Items listed in a dataset
——

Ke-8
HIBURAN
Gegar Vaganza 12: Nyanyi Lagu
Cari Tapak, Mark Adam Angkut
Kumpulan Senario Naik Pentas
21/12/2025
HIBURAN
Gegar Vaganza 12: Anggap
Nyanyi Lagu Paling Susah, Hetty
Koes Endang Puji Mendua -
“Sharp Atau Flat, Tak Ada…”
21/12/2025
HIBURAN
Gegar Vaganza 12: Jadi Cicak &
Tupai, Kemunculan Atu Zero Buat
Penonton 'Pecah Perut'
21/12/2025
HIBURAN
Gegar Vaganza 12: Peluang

——

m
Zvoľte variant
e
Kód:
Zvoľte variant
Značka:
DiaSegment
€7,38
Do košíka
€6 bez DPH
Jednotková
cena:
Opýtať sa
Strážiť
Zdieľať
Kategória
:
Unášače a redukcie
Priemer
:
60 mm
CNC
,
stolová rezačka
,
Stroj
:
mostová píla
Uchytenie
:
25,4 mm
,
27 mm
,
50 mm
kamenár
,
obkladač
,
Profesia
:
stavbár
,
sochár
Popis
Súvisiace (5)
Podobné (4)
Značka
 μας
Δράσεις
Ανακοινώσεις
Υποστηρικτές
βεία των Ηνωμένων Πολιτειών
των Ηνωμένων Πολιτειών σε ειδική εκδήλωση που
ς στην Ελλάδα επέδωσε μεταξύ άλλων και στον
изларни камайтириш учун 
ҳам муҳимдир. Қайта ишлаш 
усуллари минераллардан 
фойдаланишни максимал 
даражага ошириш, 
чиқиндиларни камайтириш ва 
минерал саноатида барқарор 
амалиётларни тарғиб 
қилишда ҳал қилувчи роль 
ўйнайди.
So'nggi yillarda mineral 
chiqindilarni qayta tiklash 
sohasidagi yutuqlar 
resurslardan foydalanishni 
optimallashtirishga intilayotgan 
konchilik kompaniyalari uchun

——

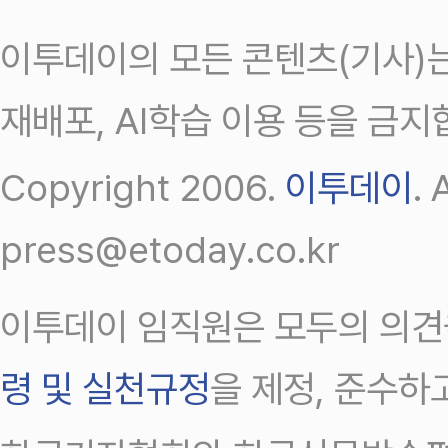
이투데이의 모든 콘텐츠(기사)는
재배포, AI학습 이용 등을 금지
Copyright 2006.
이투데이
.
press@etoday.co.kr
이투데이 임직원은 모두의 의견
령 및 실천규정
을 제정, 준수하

——

### Work to complete
Give the exact lines, and only those, from the line containing "mostová píla" through the line containing "изларни камайтириш учун" in the entries above.

### Result
mostová píla
Uchytenie
:
25,4 mm
,
27 mm
,
50 mm
kamenár
,
obkladač
,
Profesia
:
stavbár
,
sochár
Popis
Súvisiace (5)
Podobné (4)
Značka
 μας
Δράσεις
Ανακοινώσεις
Υποστηρικτές
βεία των Ηνωμένων Πολιτειών
των Ηνωμένων Πολιτειών σε ειδική εκδήλωση που
ς στην Ελλάδα επέδωσε μεταξύ άλλων και στον
изларни камайтириш учун 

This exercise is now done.